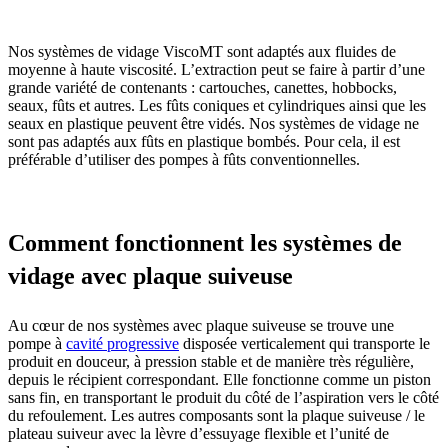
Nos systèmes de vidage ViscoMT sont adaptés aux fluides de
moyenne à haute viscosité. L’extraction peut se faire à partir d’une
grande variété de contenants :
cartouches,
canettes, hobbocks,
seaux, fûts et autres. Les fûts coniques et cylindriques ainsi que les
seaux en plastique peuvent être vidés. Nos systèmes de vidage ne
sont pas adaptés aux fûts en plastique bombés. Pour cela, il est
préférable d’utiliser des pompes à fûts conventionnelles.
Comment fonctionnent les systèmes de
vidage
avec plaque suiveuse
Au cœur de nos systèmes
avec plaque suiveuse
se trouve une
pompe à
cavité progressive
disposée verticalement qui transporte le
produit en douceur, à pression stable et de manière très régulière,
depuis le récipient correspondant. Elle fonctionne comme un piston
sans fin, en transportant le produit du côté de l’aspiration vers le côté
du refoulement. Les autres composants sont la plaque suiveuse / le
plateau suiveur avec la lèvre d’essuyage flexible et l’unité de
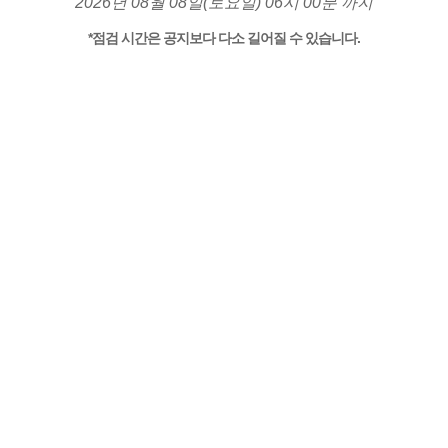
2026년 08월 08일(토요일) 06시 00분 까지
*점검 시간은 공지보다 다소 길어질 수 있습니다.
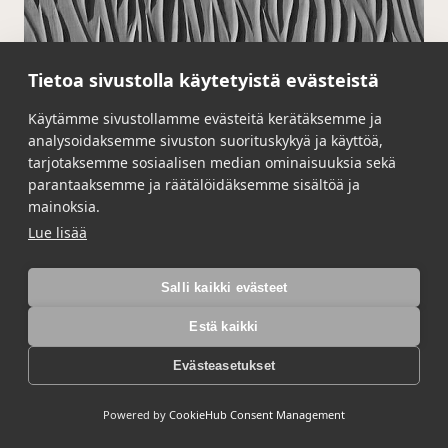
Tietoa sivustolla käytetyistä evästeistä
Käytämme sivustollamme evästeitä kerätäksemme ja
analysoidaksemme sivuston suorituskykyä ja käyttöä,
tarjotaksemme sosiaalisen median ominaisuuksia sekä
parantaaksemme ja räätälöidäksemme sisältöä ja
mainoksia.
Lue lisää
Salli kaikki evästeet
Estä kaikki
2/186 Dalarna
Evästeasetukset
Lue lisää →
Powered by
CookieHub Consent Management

··········

▶ Request
Reproduce all the text in the material above word for word, leaving out the picture markers.

▶ Task solution
Nos systèmes de vidage ViscoMT sont adaptés aux fluides de
moyenne à haute viscosité. L’extraction peut se faire à partir d’une
grande variété de contenants :
cartouches,
canettes, hobbocks,
seaux, fûts et autres. Les fûts coniques et cylindriques ainsi que les
seaux en plastique peuvent être vidés. Nos systèmes de vidage ne
sont pas adaptés aux fûts en plastique bombés. Pour cela, il est
préférable d’utiliser des pompes à fûts conventionnelles.
Comment fonctionnent les systèmes de
vidage
avec plaque suiveuse
Au cœur de nos systèmes
avec plaque suiveuse
se trouve une
pompe à
cavité progressive
disposée verticalement qui transporte le
produit en douceur, à pression stable et de manière très régulière,
depuis le récipient correspondant. Elle fonctionne comme un piston
sans fin, en transportant le produit du côté de l’aspiration vers le côté
du refoulement. Les autres composants sont la plaque suiveuse / le
plateau suiveur avec la lèvre d’essuyage flexible et l’unité de
2026년 08월 08일(토요일) 06시 00분 까지
*점검 시간은 공지보다 다소 길어질 수 있습니다.
Tietoa sivustolla käytetyistä evästeistä
Käytämme sivustollamme evästeitä kerätäksemme ja
analysoidaksemme sivuston suorituskykyä ja käyttöä,
tarjotaksemme sosiaalisen median ominaisuuksia sekä
parantaaksemme ja räätälöidäksemme sisältöä ja
mainoksia.
Lue lisää
Salli kaikki evästeet
Estä kaikki
2/186 Dalarna
Evästeasetukset
Lue lisää →
Powered by
CookieHub Consent Management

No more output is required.